Nor is such sectarianism limited to Turkish domestic politics. Erdoğan’s anti-Israeli rhetoric has reached new heights, putting Turkey squarely on the opposite side of the Gaza conflict than the Obama Administration and the U.S. Congress. Perhaps more importantly, Turkey’s approach to the crisis in Iraq and Syria differs markedly from America’s. Ankara’s support for Jihadi groups in Syria is well-known and prompted a rare rebuke by President Obama during a summit with Erdoğan. The full picture of Turkey’s role in supporting the rise of the Islamic State in Syria and al-Sham (ISIS) remains unclear, but it is clear that Turkey helped midwife the organization’s rise to prominence. Its relationship with ISIS and jihadi groups in Mesopotamia more generally is complex. Ideologically, the AKP is essentially an offshoot of the Muslim Bortherhood, which is a rival to the Salafi currents dominating the jihadi groups. Yet Turkey has tolerated and facilitated ISIS’s operations on its territory, and perhaps even directly funded it. Yet when ISIS took over Mosul, it captured the staff of the Turkish Consulate, which it still holds. And while ISIS fights against the Kurdish peshmerga, Turkey has increasingly intimate relations with Barzani’s Kurdish government.

The full picture of Turkey’s role in supporting the rise of the Islamic State in Syria and ISIS remains unclear, but it is clear that Turkey helped midwife the organization’s rise to prominence.

It is remarkable that Turkish leaders have yet to issue a single word of condemnation over ISIS’ blood-letting in Iraq in recent months. Furthermore, Foreign Minister Ahmet Davutoğlu has repeatedly downplayed the ISIS threat, taken pains to describe it as an “opposition group” against former Iraqi Prime Minister Nouri al-Maliki, blamed al-Maliki’s policies for all problems in Iraq, and derided the Turkmens forced to flee the ISIS onslaught for “causing most damage to themselves.” The AKP’s ideological blind spots have led Ankara to allow itself to slide into Iraq’s sectarian quagmire. For Ankara, the problem is Maliki’s Shi’a sectarianism, and he is the enemy. By contrast, ISIS is viewed not as a dangerous terrorist group, but as a legitimate although brutal response to Maliki. The parallels to Pakistan’s attitude toward Jihadis in Kashmir and Afghanistan in the 1990s are glaring, and Turkey stands likely to pay a similarly high price.

It is now accepted in the West that Erdoğan’s and Davutoğlu’s Sunni-sectarian foreign policy has collapsed, leaving Turkey with little influence in the region and generating problems that have come to threaten its own integrity. Yet there is little indication of a change in the insular, ideological mindset that shapes Erdoğan’s leadership. Indeed, one of his chief advisors, Yiğit Bulut, has already publicly toyed with the idea of abandoning the European Union integration process while simultaneously stating that Turkey should focus on its ties with the United States. As such, the divergence of Turkish and American perceptions of the world will only grow.

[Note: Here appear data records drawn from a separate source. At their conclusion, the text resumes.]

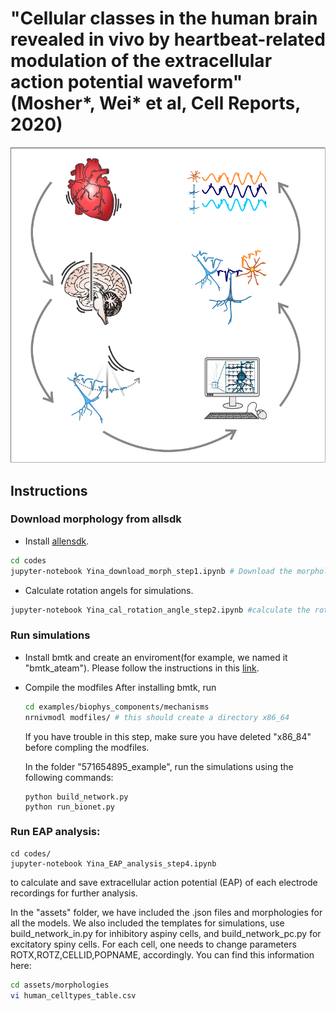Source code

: # "Cellular classes in the human brain revealed in vivo by heartbeat-related modulation of the extracellular action potential waveform" (Mosher*, Wei* et al, Cell Reports, 2020)

![](./assets/images/graphical_abstract.png)


## Instructions
### Download morphology from allsdk
   * Install [allensdk](https://alleninstitute.github.io/AllenSDK/install.html).
   ```sh
   cd codes
   jupyter-notebook Yina_download_morph_step1.ipynb # Download the morphology
   ```

   * Calculate rotation angels for simulations.
   ```sh
   jupyter-notebook Yina_cal_rotation_angle_step2.ipynb #calculate the rotation angle for the cell to make sure that the apical dendrites ascend toward the pia in the simulation.
   ```
   
   
     

### Run simulations

   * Install bmtk and create an enviroment(for example, we named it "bmtk_ateam"). 
      Please follow the instructions in this [link](https://github.com/AllenInstitute/bmtk).
   * Compile the modfiles
      After installing bmtk, run 
      ```sh
      cd examples/biophys_components/mechanisms 
      nrnivmodl modfiles/ # this should create a directory x86_64
      ```
      If you have trouble in this step, make sure you have deleted "x86_84" before compling the modfiles.

      In the folder "571654895_example", run the simulations using the following commands:
      ```
      python build_network.py
      python run_bionet.py
      ```
### Run EAP analysis:
   
   ```
   cd codes/
   jupyter-notebook Yina_EAP_analysis_step4.ipynb
   ```
   to calculate and save extracellular action potential (EAP) of each electrode recordings for further analysis. 

In the "assets" folder, we have included the .json files and morphologies for all the models. We also included the templates for simulations, use build_network_in.py for inhibitory aspiny cells, and build_network_pc.py for excitatory spiny cells. For each cell, one needs to change parameters ROTX,ROTZ,CELLID,POPNAME, accordingly. You can find this information here:
      
```sh
cd assets/morphologies
vi human_celltypes_table.csv
```

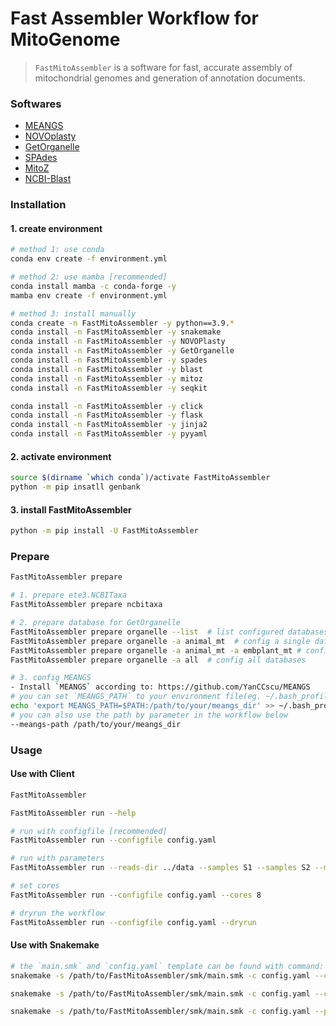 # Fast Assembler Workflow for MitoGenome
> `FastMitoAssembler` is a software for fast, accurate assembly of mitochondrial genomes and generation of annotation documents.

### Softwares
- [MEANGS](https://github.com/YanCCscu/meangs)
- [NOVOplasty](https://github.com/Edith1715/NOVOplasty)
- [GetOrganelle](https://github.com/Kinggerm/GetOrganelle)
- [SPAdes](https://github.com/ablab/spades)
- [MitoZ](https://github.com/linzhi2013/MitoZ)
- [NCBI-Blast](https://blast.ncbi.nlm.nih.gov/doc/blast-help/downloadblastdata.html)

### Installation
#### 1. create environment
```bash
# method 1: use conda
conda env create -f environment.yml

# method 2: use mamba [recommended]
conda install mamba -c conda-forge -y
mamba env create -f environment.yml

# method 3: install manually
conda create -n FastMitoAssembler -y python==3.9.*
conda install -n FastMitoAssembler -y snakemake
conda install -n FastMitoAssembler -y NOVOPlasty
conda install -n FastMitoAssembler -y GetOrganelle
conda install -n FastMitoAssembler -y spades
conda install -n FastMitoAssembler -y blast
conda install -n FastMitoAssembler -y mitoz
conda install -n FastMitoAssembler -y seqkit

conda install -n FastMitoAssembler -y click
conda install -n FastMitoAssembler -y flask
conda install -n FastMitoAssembler -y jinja2 
conda install -n FastMitoAssembler -y pyyaml
```

#### 2. activate environment 
```bash
source $(dirname `which conda`)/activate FastMitoAssembler
python -m pip insatll genbank
```

#### 3. install FastMitoAssembler
```bash
python -m pip install -U FastMitoAssembler
```

### Prepare
```bash
FastMitoAssembler prepare

# 1. prepare ete3.NCBITaxa
FastMitoAssembler prepare ncbitaxa

# 2. prepare database for GetOrganelle
FastMitoAssembler prepare organelle --list  # list configured databases
FastMitoAssembler prepare organelle -a animal_mt  # config a single database
FastMitoAssembler prepare organelle -a animal_mt -a embplant_mt # config multiple databaes
FastMitoAssembler prepare organelle -a all  # config all databases

# 3. config MEANGS
- Install `MEANGS` according to: https://github.com/YanCCscu/MEANGS
# you can set `MEANGS_PATH` to your environment file(eg. ~/.bash_profile)
echo 'export MEANGS_PATH=$PATH:/path/to/your/meangs_dir' >> ~/.bash_profile
# you can also use the path by parameter in the workflow below
--meangs-path /path/to/your/meangs_dir
```

### Usage
#### Use with Client
```bash
FastMitoAssembler

FastMitoAssembler run --help

# run with configfile [recommended]
FastMitoAssembler run --configfile config.yaml

# run with parameters
FastMitoAssembler run --reads-dir ../data --samples S1 --samples S2 --meangs-path /path/to/your/meangs_dir

# set cores
FastMitoAssembler run --configfile config.yaml --cores 8

# dryrun the workflow
FastMitoAssembler run --configfile config.yaml --dryrun
```
#### Use with Snakemake
```bash
# the `main.smk` and `config.yaml` template can be found with command: `FastMitoAssembler`
snakemake -s /path/to/FastMitoAssembler/smk/main.smk -c config.yaml --cores 4

snakemake -s /path/to/FastMitoAssembler/smk/main.smk -c config.yaml --cores 4 --printshellcmds

snakemake -s /path/to/FastMitoAssembler/smk/main.smk -c config.yaml --printshellcmds --dryrun
```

Against this background, U.S. policymakers will face many difficulties dealing with Turkey. On the one hand, America has few allies in the region and will be forced to seek Erdoğan’s cooperation. But in so doing, American officials should not expect the behavior of an ally, in spite of Turkey’s NATO membership. Turkey’s priorities may occasionally align with America’s, but more often, they will not. Syria and Iraq have showed that when that happens, Erdoğan cannot be trusted. Despite Turkey’s dependence on its security and defense partnership with America, there should be no illusions of Turkey serving as a close partner, advancing American interests in the Middle East.